- _Exercise details_
Reproduce the rows below word for word, leaving out the pictures.

(Source data Opens)

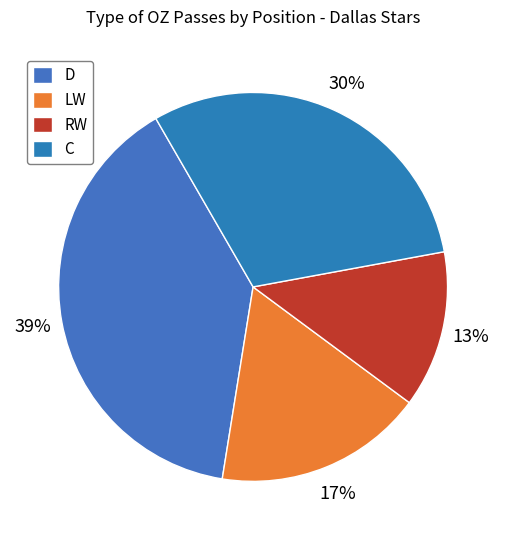

Which category has the biggest portion of the pie?

D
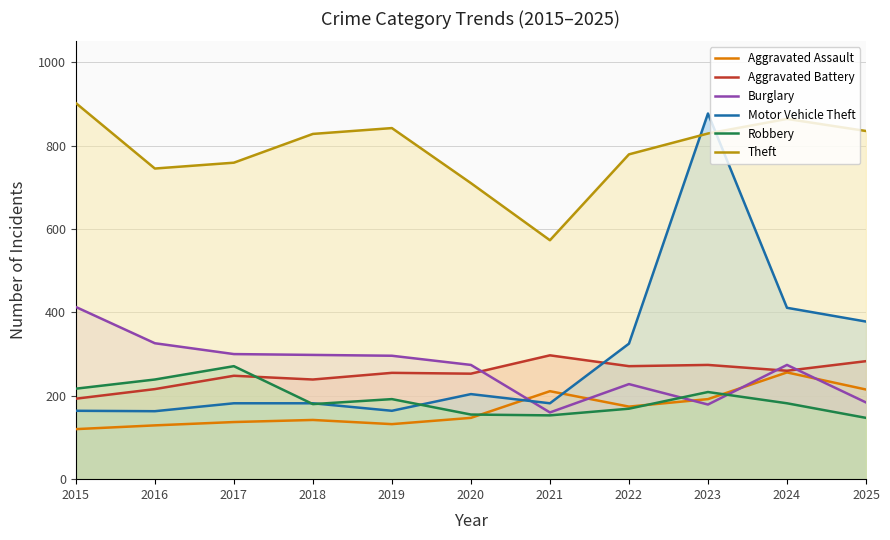

At which category does the chart reach its peak across all series?

2015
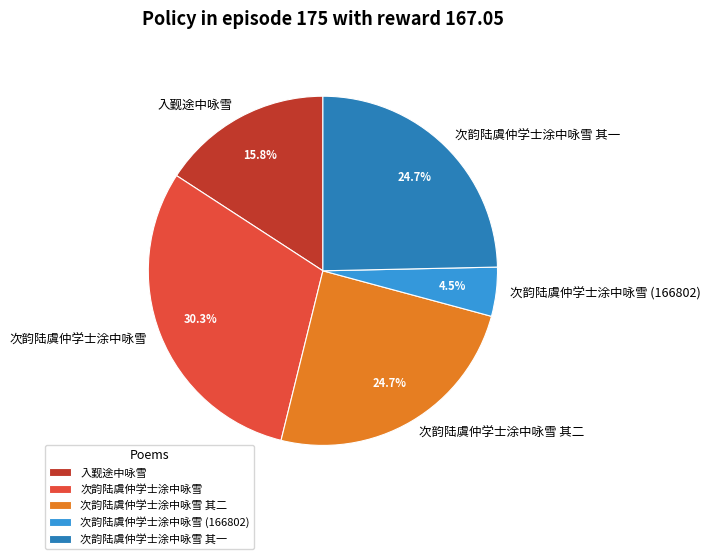

To the nearest percent, what portion does 入觐途中咏雪 represent?

16%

(Source data Closes)

- _Answer area_
Which category has the biggest portion of the pie?

D

At which category does the chart reach its peak across all series?

2015

To the nearest percent, what portion does 入觐途中咏雪 represent?

16%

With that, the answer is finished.